Der CIO von morgen - Initiator oder Erfüllungsgehilfe?

Stratege sein: Nicht ohne mein Budget

22.08.2003
MÜNCHEN (kf) - DV-Ausgaben außerhalb der IT-Abteilung nehmen zu. Gartner-Prognosen zufolge gipfelt das Abwandern der IT-Budgetverantwortung in andere Unternehmensbereiche gegen Ende dieses Jahrzehnts im strategisch orientierten "Zero-Budget-CIO". Deutsche Chief Information Officers können sich diese Rolle vorstellen - allerdings nicht ohne eigenen Haushalt.

Nach einer Erhebung von Gartner wurden im vergangenen Jahr etwa 37 Prozent der DV-bezogenen Investitionen außerhalb der IT-Abteilung getätigt. 2005 soll der Anteil "fremdgesteuerter" Technikausgaben bereits gut die Hälfte ausmachen. "Gegen Ende dieses Jahrzehnts dürfte der IT-Chef tatsächlich zum ,Zero-Budget-CIO'' werden", schlussfolgert John Mahoney, Vice President und Research Director bei Gartner. Grundsätzlich erachtet der Experte die sich abzeichnende Verlagerung der Budgetkontrolle aus dem unmittelbaren Verantwortungsbereich des CIO als positiv - vorausgesetzt, es handle sich dabei dabei um eine bewusst angewandte Firmenstrategie, die Technik als "Business Enabler" berücksichtige.

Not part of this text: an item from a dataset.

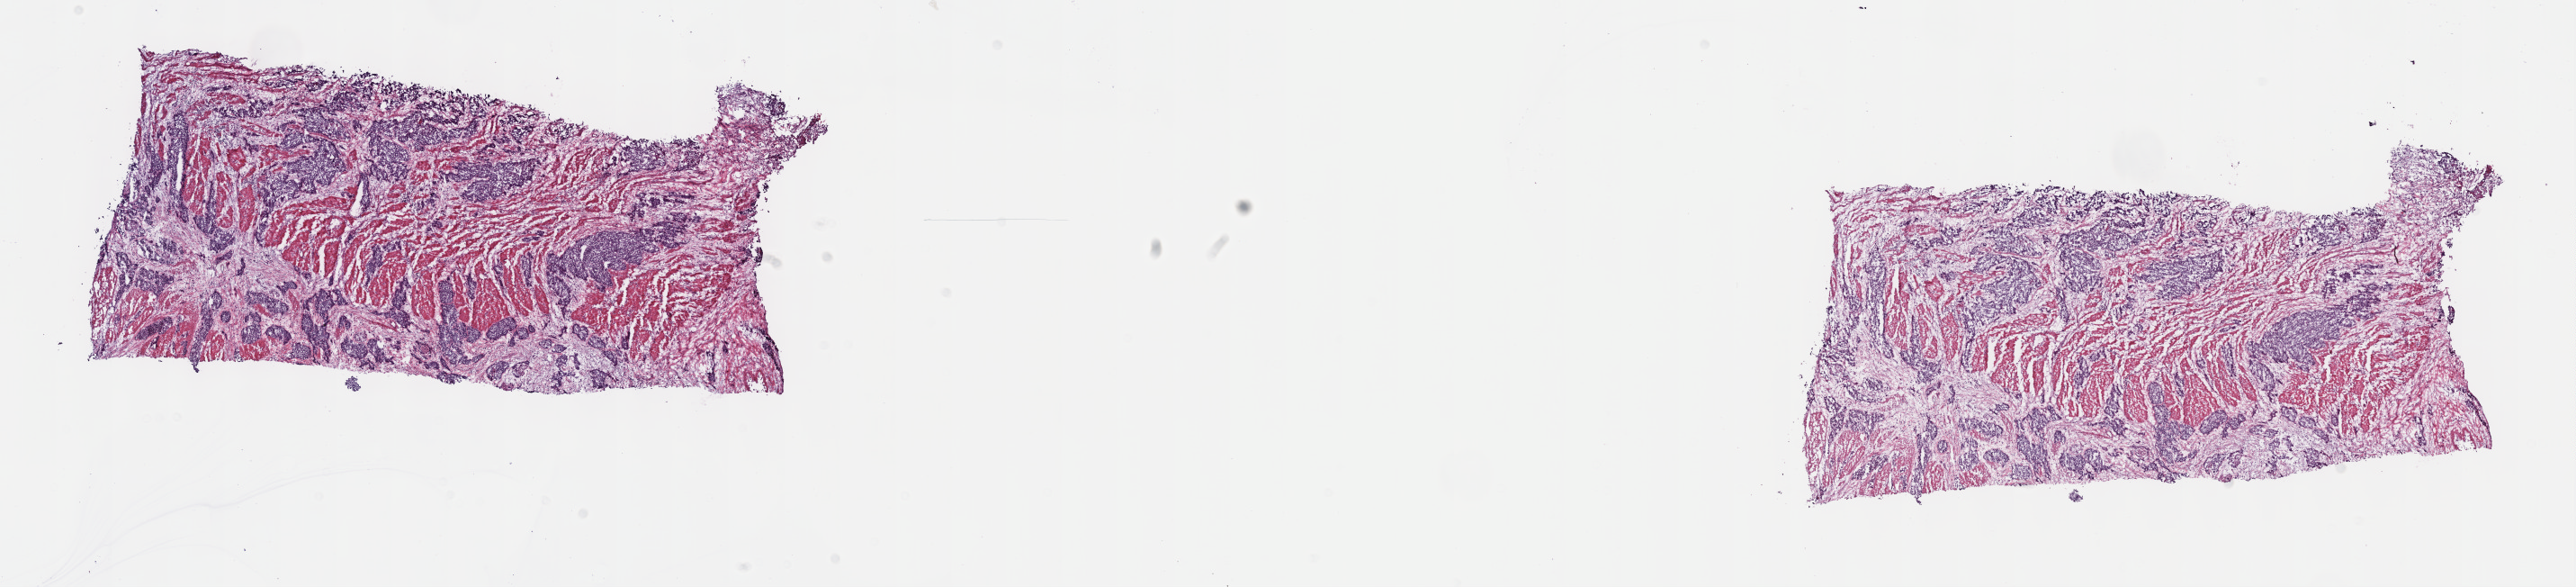
Digitized Hematoxylin and eosin (H&E) stained tissue section (whole slide) — whole scanned area (about 23.2 x 5.3 mm, from a 40x scan) shown as a low-resolution overview; frozen section; sample: primary tumour, esophagus. Patient: male, age at initial diagnosis 62 years. Histologic grade: G3 (poorly differentiated). Pathologist review of this section (percent, as recorded): tumour cells 65%, tumour nuclei 65%, normal cells 0%, stromal cells 35%, necrosis 0%. Inflammatory infiltration, as recorded: lymphocyte infiltration 5%, monocyte infiltration 0%, neutrophil infiltration 0%.
Histologic diagnosis: Squamous cell carcinoma, NOS (middle third of esophagus). AJCC pathologic stage: IIA (6th edition).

Auf Seiten der IT-Chefs erfordert die neue Mittellosigkeit nach Ansicht der Gartner-Experten allerdings ein Umdenken. "Die große Herausforderung für den CIO wird darin bestehen, sich von der bisherigen Machtquelle ,Geld'' zu verabschieden und in Richtung ,Thought-Leadership'' zu bewegen", fasst Mahoney die in seinen Augen notwendige Rollenanpassung zusammen. Der Zero-Budget-CIO, den der Gartner-Visionär insbesondere in großen, weltweit agierenden Unternehmen heranreifen sieht, werde seinen Wert demnach weniger über das Management großer Budgets oder Mammut-Teams als vielmehr durch proaktives Mitwirken bei der Strategieentwicklung auf Group- und Holding-Ebene zum Ausdruck bringen. Hierbei zieht Mahoney Parallelen zum heutigen Chief Financial Officer (CFO): Nicht selten bereits im Topmanagement angesiedelt, herrsche dieser in der Regel weder über große Geldsummen noch umfangreiche Mannschaften, nehme aufgrund seiner aktiven Rolle bei der Definition von Finanzstrategien aber eine Machtposition im Unternehmen ein.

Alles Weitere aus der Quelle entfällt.